Ce qui est vraiment frustrant dans Arsène Lupin, c'est le sentiment qu'on a d'être passé à côté d'un grand film.


Enfin, la grande sortie de la rentrée...

Un long dimanche de fiançailles, de Jean-Pierre Jeunet
Ca y est, le dernier Jeunet est sorti! Alors, qu'en penser? Voici une pseudo-interview que j'ai accordé au magazine du BDA de Sciences Po, Art Maniak, qui voulait que je décrive le film à partir des 5 sens, plus un 6ème sens dont je faisais ce que je voulais...Excusez donc le côté baclé de l'affaire, je vous le restitue tel quel parce que j'étais assez satisfait de mes réponses...

La vue: pas de doute, on a bien affaire à un film de Jean-Pierre Jeunet: la photo est superbe, les couleurs extraordinaires. C'est comme regarder une carte postale élégamment jaunie par le temps...

L'ouïe: comment ne pas éprouver du plaisir en écoutant la superbe B.O. composée par Angelo Badalamenti? Le thême récurrent du film, à la fois grave et optimiste, vous transporte et vous berce tout au long du film...Entre les envolées lyriques du compositeur de Lynch, on revient à la réalité assourdissante de la guerre des tranchées, le sifflement des obus, les cris de douleur...

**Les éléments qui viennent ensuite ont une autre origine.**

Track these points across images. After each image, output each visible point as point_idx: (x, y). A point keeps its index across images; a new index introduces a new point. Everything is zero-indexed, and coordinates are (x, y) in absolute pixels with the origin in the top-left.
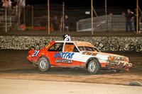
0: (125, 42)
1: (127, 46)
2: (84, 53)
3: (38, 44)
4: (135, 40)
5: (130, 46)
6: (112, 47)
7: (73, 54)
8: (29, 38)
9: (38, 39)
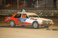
0: (52, 12)
1: (52, 14)
2: (31, 19)
3: (13, 13)
4: (56, 11)
5: (54, 14)
6: (46, 14)
7: (26, 19)
8: (9, 10)
9: (13, 11)
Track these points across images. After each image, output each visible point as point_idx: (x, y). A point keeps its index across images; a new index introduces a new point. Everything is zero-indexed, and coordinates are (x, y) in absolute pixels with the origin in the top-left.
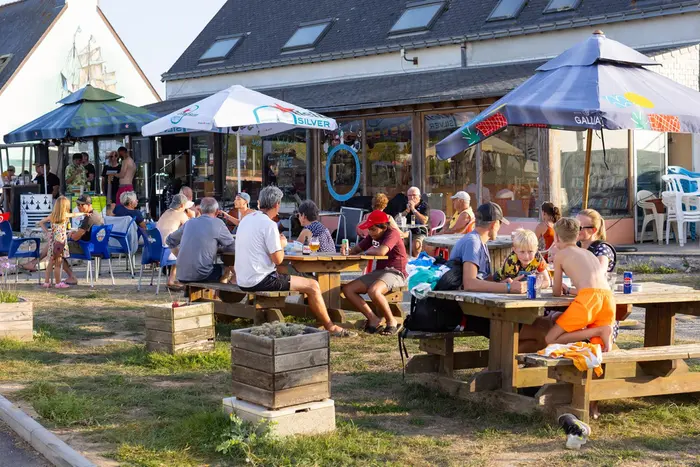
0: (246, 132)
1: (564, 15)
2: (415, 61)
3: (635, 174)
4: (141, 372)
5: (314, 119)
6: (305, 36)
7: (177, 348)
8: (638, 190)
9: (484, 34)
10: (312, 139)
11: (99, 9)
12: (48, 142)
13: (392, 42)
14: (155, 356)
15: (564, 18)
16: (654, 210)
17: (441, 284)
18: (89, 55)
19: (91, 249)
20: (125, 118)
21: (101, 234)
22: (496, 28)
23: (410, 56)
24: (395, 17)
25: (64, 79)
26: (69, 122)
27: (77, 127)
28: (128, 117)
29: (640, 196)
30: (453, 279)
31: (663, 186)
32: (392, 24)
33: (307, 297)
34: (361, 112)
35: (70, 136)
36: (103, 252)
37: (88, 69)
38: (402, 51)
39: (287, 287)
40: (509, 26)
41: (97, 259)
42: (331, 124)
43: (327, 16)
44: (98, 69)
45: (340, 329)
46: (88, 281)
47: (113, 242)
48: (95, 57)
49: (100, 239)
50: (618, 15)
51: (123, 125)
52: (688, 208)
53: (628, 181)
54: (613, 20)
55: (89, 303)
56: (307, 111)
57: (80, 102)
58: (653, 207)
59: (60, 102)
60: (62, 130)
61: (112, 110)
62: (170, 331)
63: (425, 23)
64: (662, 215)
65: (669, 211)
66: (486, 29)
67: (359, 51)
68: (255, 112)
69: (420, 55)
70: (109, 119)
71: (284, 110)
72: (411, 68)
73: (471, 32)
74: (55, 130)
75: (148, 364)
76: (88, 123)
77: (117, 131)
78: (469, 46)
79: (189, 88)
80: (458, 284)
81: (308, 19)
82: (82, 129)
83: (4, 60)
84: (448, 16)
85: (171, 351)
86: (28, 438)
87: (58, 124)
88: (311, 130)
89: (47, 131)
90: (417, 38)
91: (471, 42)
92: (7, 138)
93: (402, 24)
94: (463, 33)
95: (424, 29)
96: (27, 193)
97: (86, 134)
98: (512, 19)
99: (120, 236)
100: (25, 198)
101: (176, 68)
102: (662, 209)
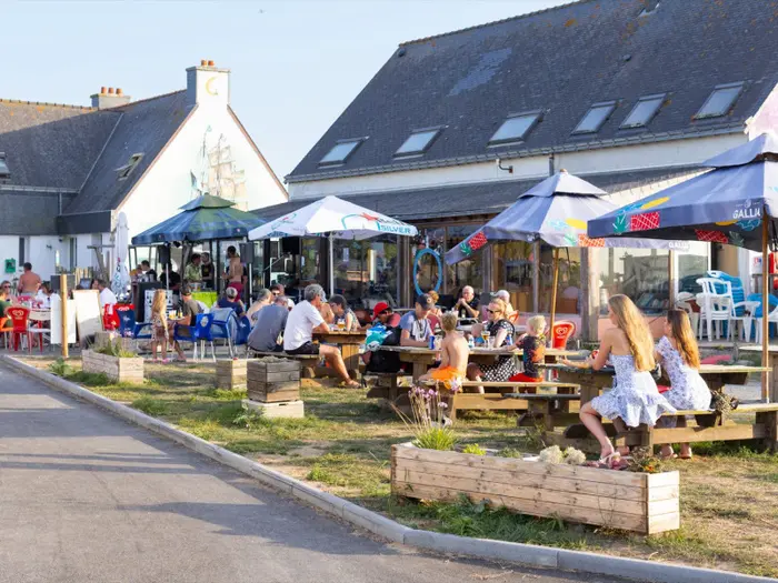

Le toucher: tout au long du film mes mains sont humides d'avoir essuyer les minuscules larmes qui se forment sur mes yeux. On ne peut s'empêcher d'en verser une ou deux, surtout vers la fin.

L'odorat: on a envie de se plonger totalement dans le film, de sentir les odeurs des objets que la caméra filme de façon affectueuse, attendrie...au lieu de ça, on ne réussit qu'à sentir l'odeur froide et impersonnelle de la climatisation de la salle, qui diminue l'odeur du parfum de la dame à coté de moi (qui en a mis beaucoup trop). Grace à ça, je n'étouffe pas, mais je suis fatigué par ses commentaires idiots.

Le goût: ce film réveille en moi des souvenirs de goûts passés, et l'eau me vient à la bouche quand on offre a Manech une tartine de beurre au miel, avec un bon bol "de Cacao du Niger". On partage son bonheur lorsqu'il dévore le seul rayon de soleil qu'il a trouvé dans les tranchées...

6e sens, le sens du cinéphile! Alors, qu'a ressenti le cinéphile en moi en voyant ce film? Malgré ce qu'en disent les critiques, j'ai trouvé que l'émotion était au rendez-vous, malgré un esthétisme si méticuleux qu'il peut rendre le film froid et lisse comme du papier glacé, et malgré les manniérismes "jeunétiens" qui m'ont gêné car ils n'avaient pas forcément leur place dans ce type de récit...Cette histoire m'a ému et je suis rentré dedans complêtement, à tel point que j'ai été totalement surpris par la fin! Un film qui réussit à éliminer le cynisme du cinéphile, c'est très fort!